É mais urgente agora investir em incentivos para o agronegócio seguir a regra ou fiscalização para identificar quem não segue a regra? A fiscalização é absolutamente essencial. Se não tiver radar funcionando e você souber que não vai receber nenhuma multa pelo correio, é um ótimo incentivo para andar fora da velocidade e cruzar farol vermelho.
Hoje a gente tem um “radar”, que são os satélites passando pelo planeta o tempo inteiro, e nunca são desligados. Existe satélite que faz imagem diária com 3 m de resolução, e você pode ver o que está acontecendo no mundo inteiro.
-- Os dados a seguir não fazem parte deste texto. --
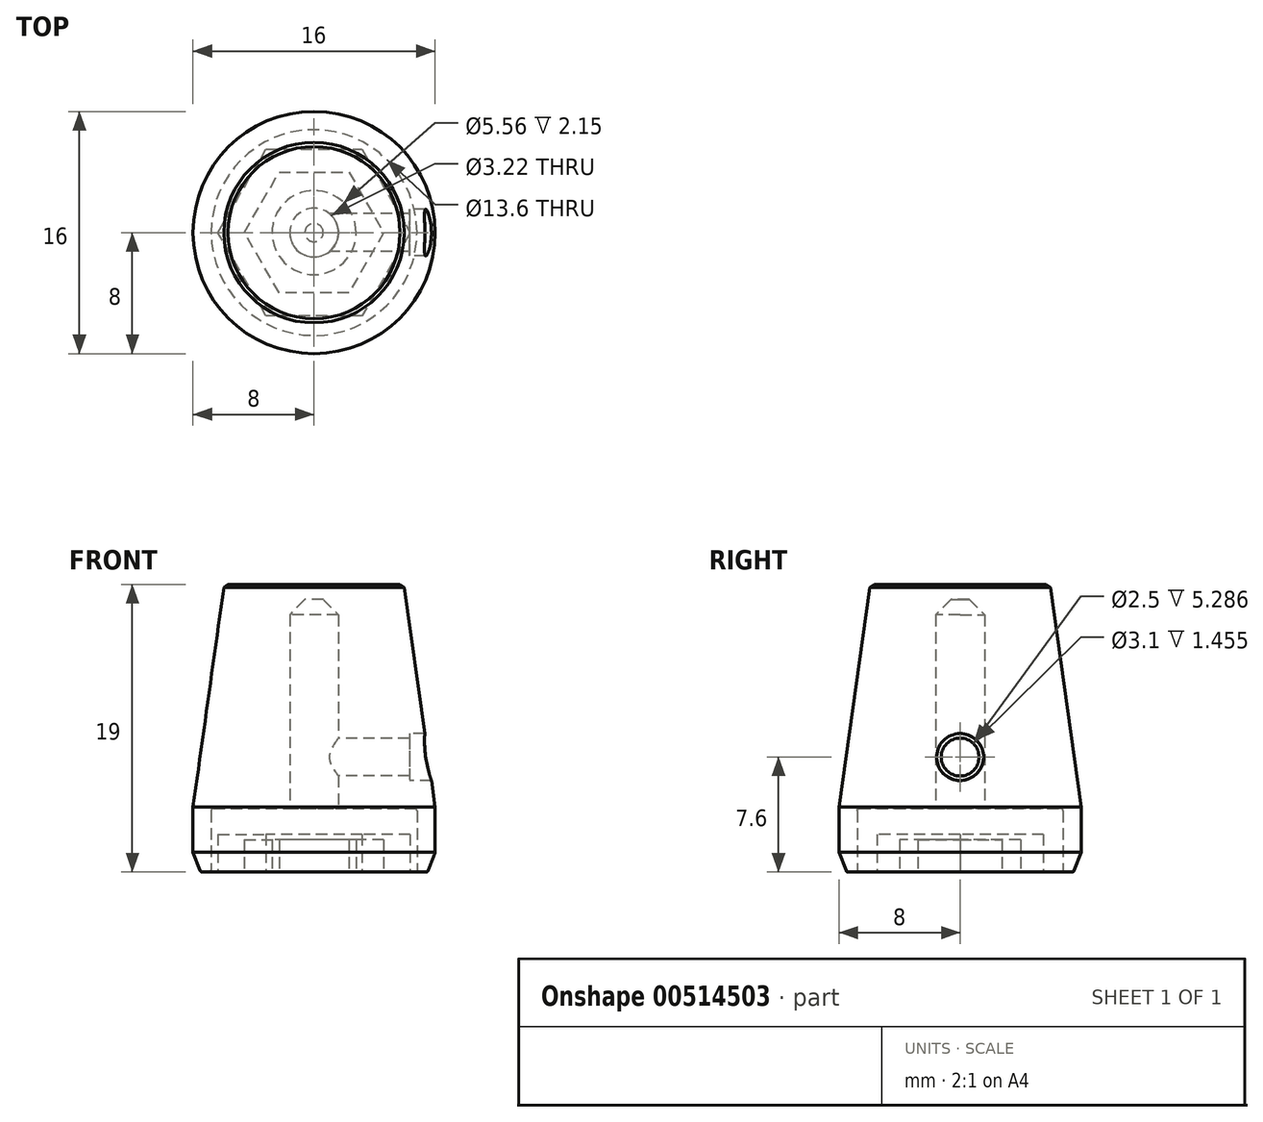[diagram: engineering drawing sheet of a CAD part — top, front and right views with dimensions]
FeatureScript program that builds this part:
annotation { "Feature Type Name" : "Feature", "Feature Type Description" : "" }
export const myFeature = defineFeature(function(context is Context, id is Id, definition is map)
    precondition{}
    {
        {
            assignVariable(context, id + "F0", {"name" : "majorOD", "anyValue" : 16});
        }
        {
            var Q0;
            Q0=qCreatedBy(makeId("Front.planeOp"),FACE);
            var sketch = newSketch(context, id + "F1", { "sketchPlane" : qUnion([Q0])});
            skLineSegment(sketch, "E0.bottom", {"start": v(6.8, 0) * mm, "end": v(7.5, 0) * mm});
            skLineSegment(sketch, "E0.top", {"start": v(0, 19) * mm, "end": v(5.93, 19) * mm});
            skLineSegment(sketch, "E0.left", {"start": v(0, 4.2) * mm, "end": v(0, 19) * mm, "construction": true});
            skLineSegment(sketch, "E0.right", {"start": v(8, 1.3) * mm, "end": v(8, 4.3) * mm});
            skLineSegment(sketch, "E1", {"start": v(1.6, 4.2) * mm, "end": v(6.8, 4.2) * mm});
            skLineSegment(sketch, "E2", {"start": v(6.8, 4.2) * mm, "end": v(6.8, 0) * mm});
            skLineSegment(sketch, "E3", {"start": v(1.6, 4.2) * mm, "end": v(1.6, 18) * mm});
            skLineSegment(sketch, "E4", {"start": v(1.6, 18) * mm, "end": v(0, 18) * mm});
            skLineSegment(sketch, "E5", {"start": v(0, 19) * mm, "end": v(0, 18) * mm});
            skPoint(sketch, "E6", {"position": v(0, 7.6) * mm});
            skLineSegment(sketch, "E7", {"start": v(5.93, 19) * mm, "end": v(8, 4.3) * mm});
            skLineSegment(sketch, "E8", {"start": v(8, 4.3) * mm, "end": v(8, 20.36) * mm, "construction": true});
            skPoint(sketch, "E9", {"position": v(0, 0) * mm});
            skLineSegment(sketch, "E10", {"start": v(0, 7.6) * mm, "end": v(8, 7.6) * mm, "construction": true});
            skPoint(sketch, "E11", {"position": v(8, 7.6) * mm});
            skLineSegment(sketch, "E12", {"start": v(8, 1.3) * mm, "end": v(7.5, 0) * mm});
            skSolve(sketch);
        }
        {
            var Q0;
            Q0=qSketchRegion(id+"F1",true);
            var Q1;
            Q1=sQuery(id+"F1.wireOp",EDGE,"E0.left");
            revolve(context, id + "F2", {"entities" : qUnion([Q0]), "axis" : qUnion([Q1]), "revolveType" : RevolveType.FULL});
        }
        {
            var Q0;
            Q0=makeQuery(id+"F2.opRevolve","SWEPT_EDGE",EDGE,{"disambiguationData":[OSD([sQuery(id+"F1.wireOp",EDGE,"E3"),sQuery(id+"F1.wireOp",EDGE,"E4")])]});
            chamfer(context, id + "F3", {"entities" : qUnion([Q0]), "width" : 1 * mm, "tangentPropagation" : true});
        }
        {
            var Q0;
            Q0=makeQuery(id+"F2.opRevolve","SWEPT_EDGE",EDGE,{"disambiguationData":[OSD([sQuery(id+"F1.wireOp",EDGE,"E0.top"),sQuery(id+"F1.wireOp",EDGE,"E7")])]});
            chamfer(context, id + "F4", {"entities" : qUnion([Q0]), "chamferType" : ChamferType.TWO_OFFSETS, "width1" : .25 * mm, "oppositeDirection" : false, "width2" : .2 * mm, "tangentPropagation" : true});
        }
        {
            var Q0;
            Q0=makeQuery(id+"F2.opRevolve","SWEPT_FACE",FACE,{"disambiguationData":[OSD([sQuery(id+"F1.wireOp",EDGE,"E0.bottom")])]});
            var Q1;
            Q1=makeQuery(id+"F2.opRevolve","SWEPT_EDGE",EDGE,{"disambiguationData":[OSD([sQuery(id+"F1.wireOp",EDGE,"E1"),sQuery(id+"F1.wireOp",EDGE,"E2")])]});
            var Q2;
            Q2=makeQuery(id+"F2.opRevolve","SWEPT_EDGE",EDGE,{"disambiguationData":[OSD([sQuery(id+"F1.wireOp",EDGE,"E1"),sQuery(id+"F1.wireOp",EDGE,"E3")])]});
            var Q3;
            Q3=makeQuery(id+"FZYC6JOD7CXebZJ_1.opChamfer","BLEND_EDGE",EDGE,{"blendedFrom":[makeQuery(id+"F2.opRevolve","SWEPT_EDGE",EDGE,{"disambiguationData":[OSD([sQuery(id+"F1.wireOp",EDGE,"E0.right"),sQuery(id+"F1.wireOp",EDGE,"vCOGe3Q2-wI1u-JRl4-NgCf-ssfP025QzTOs")])]}),makeQuery(id+"F2.opRevolve","SWEPT_FACE",FACE,{"disambiguationData":[OSD([sQuery(id+"F1.wireOp",EDGE,"BSaUtDve-KYLm-bPJ0-ROIl-rT6jKh3f8Nbx")])]})],"blendedInto":[makeQuery(id+"F2.opRevolve","SWEPT_FACE",FACE,{"disambiguationData":[OSD([sQuery(id+"F1.wireOp",EDGE,"BSaUtDve-KYLm-bPJ0-ROIl-rT6jKh3f8Nbx")])]})]});
            fillet(context, id + "F5", {"entities" : qUnion([Q0, Q1, Q2, Q3]), "radius" : 0.15 * mm, "tangentPropagation" : true, "allowEdgeOverflow" : false});
        }
        {
            var Q0;
            Q0=sQuery(id+"F1.wireOp",EDGE,"E0.right");
            cPlane(context, id + "F6", {"entities" : qUnion([Q0]), "cplaneType" : CPlaneType.LINE_ANGLE, "offset" : 25 * mm, "angle" : 0 * degree, "width" : 150 * mm, "height" : 150 * mm});
        }
        {
            var Q0;
            Q0=qCreatedBy(id+"F6.planeOp",FACE);
            var sketch = newSketch(context, id + "F7", { "sketchPlane" : qUnion([Q0])});
            skPoint(sketch, "E13.0", {"position": v(0, 7.6) * mm});
            skSolve(sketch);
        }
        {
            var Q0;
            Q0=sQuery(id+"F7.wireOp",VERTEX,"E13.0");
            var Q1;
            Q1=makeQuery(id+"F2.opRevolve","SWEPT_BODY",BODY,{"disambiguationData":[OSD([sQuery(id+"F1.wireOp",EDGE,"E0.bottom"),sQuery(id+"F1.wireOp",EDGE,"E0.top"),sQuery(id+"F1.wireOp",EDGE,"E0.right"),sQuery(id+"F1.wireOp",EDGE,"E1"),sQuery(id+"F1.wireOp",EDGE,"E2"),sQuery(id+"F1.wireOp",EDGE,"BSaUtDve-KYLm-bPJ0-ROIl-rT6jKh3f8Nbx"),sQuery(id+"F1.wireOp",EDGE,"vCOGe3Q2-wI1u-JRl4-NgCf-ssfP025QzTOs"),sQuery(id+"F1.wireOp",EDGE,"E3"),sQuery(id+"F1.wireOp",EDGE,"E4"),sQuery(id+"F1.wireOp",EDGE,"E5"),sQuery(id+"F1.wireOp",EDGE,"E7")])]});
            hole(context, id + "F8", {"style" : HoleStyle.C_BORE, "endStyle" : HoleEndStyle.BLIND, "holeDiameter" : 2.5 * mm, "cBoreDiameter" : 3.1 * mm, "cBoreDepth" : 1 * mm, "majorDiameter" : 5 * mm, "holeDepth" : (getVariable(context, 'majorOD') / 2) * mm, "isTappedThrough" : true, "tappedDepth" : 12 * mm, "tapClearance" : 3, "locations" : qUnion([Q0]), "scope" : qUnion([Q1]), "startStyle" : HoleStartStyle.PART});
        }
        {
            var Q0;
            Q0=qCreatedBy(makeId("Top.planeOp"),FACE);
            var sketch = newSketch(context, id + "F9", { "sketchPlane" : qUnion([Q0])});
            skCircle(sketch, "E14.cCircle", {"center": v(0, 0) * mm, "radius": 4 * mm, "construction": true});
            skLineSegment(sketch, "E14.0", {"start": v(2.3, -4) * mm, "end": v(-2.3, -4) * mm});
            skLineSegment(sketch, "E14.1", {"start": v(-2.3, -4) * mm, "end": v(-4.6, 0) * mm});
            skLineSegment(sketch, "E14.2", {"start": v(-4.6, 0) * mm, "end": v(-2.3, 4) * mm});
            skLineSegment(sketch, "E14.3", {"start": v(-2.3, 4) * mm, "end": v(2.3, 4) * mm});
            skLineSegment(sketch, "E14.4", {"start": v(2.3, 4) * mm, "end": v(4.6, 0) * mm});
            skLineSegment(sketch, "E14.5", {"start": v(4.6, 0) * mm, "end": v(2.3, -4) * mm});
            skPoint(sketch, "E14.0.midPoint", {"position": v(0, -4) * mm});
            skCircle(sketch, "E15", {"center": v(0, 0) * mm, "radius": 2.78 * mm});
            skSolve(sketch);
        }
        {
            var Q0;
            Q0=qSketchRegion(id+"F9",true);
            extrude(context, id + "F10", {"entities" : qUnion([Q0]), "depth" : 2.15 * mm, "offsetDistance" : 25 * mm});
        }
        {
            var Q0;
            Q0=qCreatedBy(makeId("Top.planeOp"),FACE);
            var sketch = newSketch(context, id + "F11", { "sketchPlane" : qUnion([Q0])});
            skCircle(sketch, "E16.cCircle", {"center": v(0, 0) * mm, "radius": 5.5 * mm, "construction": true});
            skLineSegment(sketch, "E16.0", {"start": v(3.18, -5.5) * mm, "end": v(-3.18, -5.5) * mm});
            skLineSegment(sketch, "E16.1", {"start": v(-3.18, -5.5) * mm, "end": v(-6.35, 0) * mm});
            skLineSegment(sketch, "E16.2", {"start": v(-6.35, 0) * mm, "end": v(-3.18, 5.5) * mm});
            skLineSegment(sketch, "E16.3", {"start": v(-3.18, 5.5) * mm, "end": v(3.18, 5.5) * mm});
            skLineSegment(sketch, "E16.4", {"start": v(3.18, 5.5) * mm, "end": v(6.35, 0) * mm});
            skLineSegment(sketch, "E16.5", {"start": v(6.35, 0) * mm, "end": v(3.18, -5.5) * mm});
            skPoint(sketch, "E16.0.midPoint", {"position": v(0, -5.5) * mm});
            skSolve(sketch);
        }
        {
            var Q0;
            Q0 = qSketchRegion(id + "F11", true);
            extrude(context, id + "F12", {"entities" : qUnion([Q0]), "depth" : 2.5 * mm, "offsetDistance" : 25 * mm});
        }
    });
E não importa quando você fez. Se você fez uma coisa ilegal, a gente é capaz de enxergar, produzir o relatório e enviar para você uma multa, igualzinho a que chega para excesso de velocidade. A gente já tem os instrumentos para fazer isso e tem que colocar em prática.

Se o MapBiomas não produz alertas por conta própria, o que vocês estão fazendo lá exatamente? O Brasil gerou no ano passado 150 mil alertas entre os três principais sistemas que operam: o Deter, do Inpe, o SAD, do Imazon, e o GLAD, da Universidade de Maryland. Desses 150 mil alertas, menos de 1.000 viraram relatórios com ações efetivas. 
Então, não falta alerta. O que falta é transformar isso em ações. Um dos problemas para gerar ações é que é preciso fazer um relatório, e essa é uma atividade que leva em média seis horas, por uma série de questões tecnológicas. 
Uma delas é poder usar imagens de alta resolução em maior frequência para fazer o refinamento do alerta, com a identificação precisa, com uma imagem de antes e depois. Precisa ficar bem claro, igual a foto da placa do carro que furou o farol vermelho.
Na fase de teste, no primeiro semestre, a gente gerou até dia 7 de junho, 4.577 alertas com respectivos relatórios, 1.800 deles na Amazônia. 
Quando o poder público acessa, pelo código da propriedade podem achar o proprietário. Mas o ideal é que já estivesse na plataforma pública o nome, porque essa é a forma de constranger quem faz ilegal. Se não querem colocar o nome de todos os proprietários, pelo menos os daqueles que estão fazendo ilegal.